Ed Pegg writes "Wolfram Research has just released Mathematica 6. That link, in addition to the usual 'dramatic breakthrough' material, has an amazing flash banner that simultaneously shows a thousand mathematical demonstrations all at once. The animations came from the Wolfram Demonstrations Project, a free service with 1200+ dynamically interactive examples of math, science, and physics, all with code. For the product itself, much is new or improved, with built-in math databases, improved visualizations, and more."

3 of 222 comments (clear)

  1. Summarizing the summary by EmbeddedJanitor · · Score: 5, Insightful

    "I don't know what this does but the pictures are cool"

    --
    Engineering is the art of compromise.
  2. Re:I'm torn... by Quarters · · Score: 4, Insightful

    What part of your problem would've been fixed if it had been open source, all other things being equal? Was your problem the licensing, the inferior Linux performance, or the fact that it would only reprocess workbooks? How would it being open source have fixed any of that? Even if it being OSS just meant that there was no licensing scheme that is only 1/3 of your listed problems (at best). Given that you were in such a hurry and that the code to do what Mathematica does is probably extremely complex I doubt you would've edited the code to fix problems #2 or #3. So, how exactly would OSS have helped you?
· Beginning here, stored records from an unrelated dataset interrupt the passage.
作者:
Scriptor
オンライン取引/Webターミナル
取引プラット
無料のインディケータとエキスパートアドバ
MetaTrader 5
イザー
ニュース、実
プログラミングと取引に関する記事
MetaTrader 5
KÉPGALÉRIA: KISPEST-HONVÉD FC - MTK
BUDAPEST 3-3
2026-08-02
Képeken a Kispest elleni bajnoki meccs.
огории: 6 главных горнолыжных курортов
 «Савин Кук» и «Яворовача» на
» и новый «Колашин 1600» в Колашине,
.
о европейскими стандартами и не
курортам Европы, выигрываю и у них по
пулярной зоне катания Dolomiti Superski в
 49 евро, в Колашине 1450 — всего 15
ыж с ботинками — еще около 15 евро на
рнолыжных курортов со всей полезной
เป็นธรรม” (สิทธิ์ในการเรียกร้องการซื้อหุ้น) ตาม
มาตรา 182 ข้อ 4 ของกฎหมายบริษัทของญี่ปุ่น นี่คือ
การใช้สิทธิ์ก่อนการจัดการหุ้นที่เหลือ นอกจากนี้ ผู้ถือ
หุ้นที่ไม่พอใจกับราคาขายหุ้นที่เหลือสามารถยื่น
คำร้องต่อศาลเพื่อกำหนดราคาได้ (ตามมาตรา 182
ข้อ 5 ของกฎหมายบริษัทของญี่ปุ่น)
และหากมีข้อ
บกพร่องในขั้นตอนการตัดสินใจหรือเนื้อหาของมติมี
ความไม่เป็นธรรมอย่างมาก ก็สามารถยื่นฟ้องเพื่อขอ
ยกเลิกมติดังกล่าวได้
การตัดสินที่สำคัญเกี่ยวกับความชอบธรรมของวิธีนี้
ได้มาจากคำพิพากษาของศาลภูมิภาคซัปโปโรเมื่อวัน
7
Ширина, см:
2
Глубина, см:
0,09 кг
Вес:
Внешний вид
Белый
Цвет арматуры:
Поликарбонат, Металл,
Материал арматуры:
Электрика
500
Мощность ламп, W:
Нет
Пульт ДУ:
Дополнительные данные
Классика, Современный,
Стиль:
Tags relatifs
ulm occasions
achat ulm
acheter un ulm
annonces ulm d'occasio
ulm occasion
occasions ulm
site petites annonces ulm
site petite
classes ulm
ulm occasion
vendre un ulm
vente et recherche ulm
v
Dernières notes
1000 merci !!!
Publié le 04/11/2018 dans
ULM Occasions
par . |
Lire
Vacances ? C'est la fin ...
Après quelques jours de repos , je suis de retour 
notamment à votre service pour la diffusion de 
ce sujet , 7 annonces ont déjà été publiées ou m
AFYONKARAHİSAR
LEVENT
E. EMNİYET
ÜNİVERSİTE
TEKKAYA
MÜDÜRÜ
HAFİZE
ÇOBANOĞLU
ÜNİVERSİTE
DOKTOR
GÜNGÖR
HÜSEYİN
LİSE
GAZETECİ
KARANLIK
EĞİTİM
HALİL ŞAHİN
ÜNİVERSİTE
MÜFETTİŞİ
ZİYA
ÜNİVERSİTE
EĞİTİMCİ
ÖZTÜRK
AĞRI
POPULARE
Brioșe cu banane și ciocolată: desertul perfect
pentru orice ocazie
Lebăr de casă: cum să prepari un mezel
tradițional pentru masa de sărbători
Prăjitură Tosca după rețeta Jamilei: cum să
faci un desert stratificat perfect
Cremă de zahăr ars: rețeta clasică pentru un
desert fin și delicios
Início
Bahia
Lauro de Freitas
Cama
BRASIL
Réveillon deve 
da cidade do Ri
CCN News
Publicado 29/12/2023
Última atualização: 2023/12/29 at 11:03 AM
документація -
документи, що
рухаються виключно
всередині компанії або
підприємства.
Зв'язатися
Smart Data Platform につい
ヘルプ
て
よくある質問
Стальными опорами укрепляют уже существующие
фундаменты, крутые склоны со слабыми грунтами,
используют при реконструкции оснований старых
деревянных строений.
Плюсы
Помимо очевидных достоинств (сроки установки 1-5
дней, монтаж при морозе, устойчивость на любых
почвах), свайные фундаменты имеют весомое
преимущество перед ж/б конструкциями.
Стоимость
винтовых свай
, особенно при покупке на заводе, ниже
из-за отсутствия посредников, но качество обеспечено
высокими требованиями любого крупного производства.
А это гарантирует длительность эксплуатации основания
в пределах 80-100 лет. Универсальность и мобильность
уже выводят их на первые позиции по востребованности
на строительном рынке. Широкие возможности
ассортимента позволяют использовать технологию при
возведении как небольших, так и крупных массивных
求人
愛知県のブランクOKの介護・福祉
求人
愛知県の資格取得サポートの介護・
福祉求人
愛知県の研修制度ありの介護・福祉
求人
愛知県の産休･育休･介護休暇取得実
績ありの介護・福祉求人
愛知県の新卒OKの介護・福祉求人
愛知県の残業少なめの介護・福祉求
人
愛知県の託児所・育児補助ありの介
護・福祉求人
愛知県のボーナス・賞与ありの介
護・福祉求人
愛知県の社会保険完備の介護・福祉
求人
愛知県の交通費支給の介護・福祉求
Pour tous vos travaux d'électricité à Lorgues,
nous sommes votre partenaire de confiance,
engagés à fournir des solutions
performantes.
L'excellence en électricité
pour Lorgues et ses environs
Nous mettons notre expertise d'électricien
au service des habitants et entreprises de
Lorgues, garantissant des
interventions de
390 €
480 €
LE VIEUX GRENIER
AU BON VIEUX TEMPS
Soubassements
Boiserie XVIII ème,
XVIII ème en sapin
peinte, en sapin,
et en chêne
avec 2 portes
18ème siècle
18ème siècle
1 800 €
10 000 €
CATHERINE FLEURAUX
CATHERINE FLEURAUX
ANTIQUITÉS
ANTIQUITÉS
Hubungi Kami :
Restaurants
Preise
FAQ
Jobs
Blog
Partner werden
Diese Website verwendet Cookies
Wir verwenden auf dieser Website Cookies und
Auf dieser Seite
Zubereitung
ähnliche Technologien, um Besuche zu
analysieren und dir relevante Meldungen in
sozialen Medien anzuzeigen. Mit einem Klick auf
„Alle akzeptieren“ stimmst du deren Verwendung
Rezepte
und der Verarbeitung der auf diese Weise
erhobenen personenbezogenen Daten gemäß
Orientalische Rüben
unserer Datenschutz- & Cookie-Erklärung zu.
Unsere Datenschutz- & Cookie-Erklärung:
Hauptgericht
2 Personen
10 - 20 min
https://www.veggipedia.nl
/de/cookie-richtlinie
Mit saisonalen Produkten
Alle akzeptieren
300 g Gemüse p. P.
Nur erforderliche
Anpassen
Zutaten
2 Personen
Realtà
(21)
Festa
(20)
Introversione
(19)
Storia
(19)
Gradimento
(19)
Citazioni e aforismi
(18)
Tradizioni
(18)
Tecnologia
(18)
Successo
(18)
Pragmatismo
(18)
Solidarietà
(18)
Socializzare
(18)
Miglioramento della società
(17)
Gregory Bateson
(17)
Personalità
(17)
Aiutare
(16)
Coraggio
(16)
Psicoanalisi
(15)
  3. Re:I'm torn... by Quarters · · Score: 4, Insightful
    I love it. I ask a serious question....a question of elaboration on the parent's post and I get marked a troll. Why? Solely because I broke the unspoken pact and questioned what OSS would've provided to solve this one person's particular problem. I dared to, even in this one instance, question the assumed superiority of OSS so that I could better understand how it would've helped. I set out to gain valid use-case data from which everyone could've learned and benefited. Instead, a group of moderators decided they needed to show their support of OSS, not by engaging in a debate of its merits, but by trying to bury my question...essentially burying their heads in the sand in the process.

    It's this mindset...this "OSS is holy....just because" group-think that keeps OSS from truly gaining traction with mainstream users. It's the community's insular nature, lack of interest in how software is actually used by people, and general "We know better, so there" attitude that keeps the whole concept sidelined.

    Marking my question as a troll might make the moderators feel like they've done something useful. All they've really done, though, is show their ignorance and their desire to not have to look at the real issues. They'd rather just hold on to their belief of "it's just better....because!"